|This is Lineman Appreciation Month|
Last week KFOX14 ran this story: Residents frustrated after El Paso Electric asks them to cut back after recent outages. Reporter, Kaylee Heck, quoted resident, Elizabeth Lopez. "'The bills keep going up higher each month because of the heat, but now we don't have the service we're paying for,'" Lopez said.
They don't have the service they are paying for? No. They paid for the service that they got. EPEC doesn't charge for the future delivery of electrons. It charges for the electrons that you demanded and got.
They gave the residents of this eastside El Paso community a list of ways to conserve electricity while they replace a transformer. I know how frustrating and aggravating it is to be without power or water or gas. I did it for a week while I was living in Washington State. The cats and I survived. In this case, no one is going without power as the work is done. Asking for energy conservation buys the insurance that no one will go without power.
Here's my main point. The list of conservation tips that they gave the neighborhood is exactly the same list of conservation tips that they recommend for everyone else:
- Set your thermostat at 78°F or higher - every degree of extra cooling will increase energy usage six to eight percent.
- Use ceiling fans and portable fans to circulate the cool air.
- Install patio covers, awnings, and solar window screens to shade your home from the sun. Shade south and west windows with plants or trees to block the heat during the summer.
- Close interior blinds, drapes, or shades to block the sun and heat during warm weather.
- Consider using a clothesline instead of a clothes dryer.
- Outside air conditioning units, or condensers, should be shaded.
- On warm days raise your thermostat to 80°F or higher if leaving for more than four hours.
- Setting your thermostat to a lower temperature than normal will not cool your home faster.

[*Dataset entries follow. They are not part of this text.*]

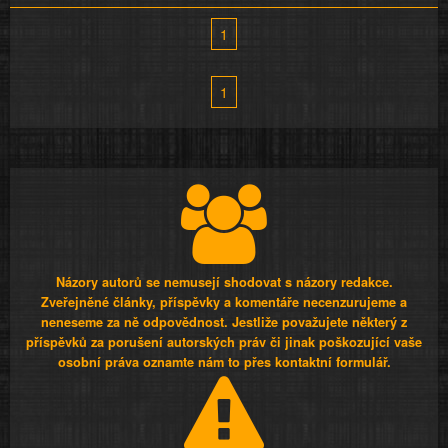
1
1
Názory autorů se nemusejí shodovat s názory redakce.
Zveřejněné články, příspěvky a komentáře necenzurujeme a
neneseme za ně odpovědnost. Jestliže považujete některý z
příspěvků za porušení autorských práv či jinak poškozující vaše
osobní práva oznamte nám to přes kontaktní formulář.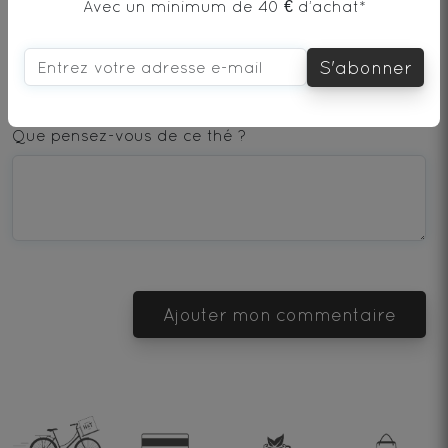
AJOUTER UN COMMENTAIRE
Avec un minimum de 40 € d’achat*
S'abonner
1
2
3
4
5
star
stars
stars
stars
stars
Que pensez-vous de ce thé ?
—
—
—
—
—
Terrible
Bad
OK
Good
Excellent
Ajouter mon commentaire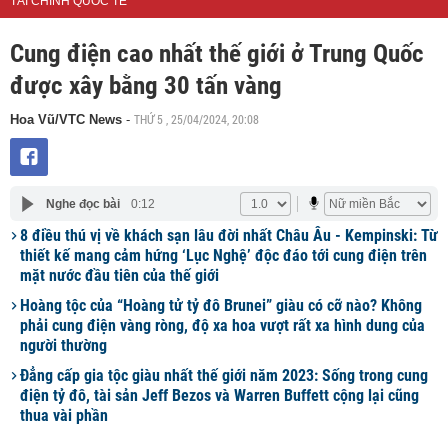
TÀI CHÍNH QUỐC TẾ
Cung điện cao nhất thế giới ở Trung Quốc
được xây bằng 30 tấn vàng
THỨ 5 , 25/04/2024, 20:08
Hoa Vũ/VTC News
-
Nghe đọc bài
0:12
8 điều thú vị về khách sạn lâu đời nhất Châu Âu - Kempinski: Từ
thiết kế mang cảm hứng ‘Lục Nghệ’ độc đáo tới cung điện trên
mặt nước đầu tiên của thế giới
Hoàng tộc của “Hoàng tử tỷ đô Brunei” giàu có cỡ nào? Không
phải cung điện vàng ròng, độ xa hoa vượt rất xa hình dung của
người thường
Đẳng cấp gia tộc giàu nhất thế giới năm 2023: Sống trong cung
điện tỷ đô, tài sản Jeff Bezos và Warren Buffett cộng lại cũng
thua vài phần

- Try to save heat and humidity-generating activities (cooking, laundering, and dishwashing) for early morning or evening hours.
I use ceiling and portable fans. I have shade trees. I close the interior shades. I use a clothesline (except in inclement weather). I do not run applicances like the dishwasher or clothes washer while running my AC. Etc.
I'm not bragging but concurring. I know that EPEC is especially unpopular now because they are asking for a rate hike. Nevertheless, they encourage energy conservation and, Ms. Lopez, they bill you for the amount of electricity that you use. The tips are good for cutting down that amount and making sure that everyone has uninterrupted service.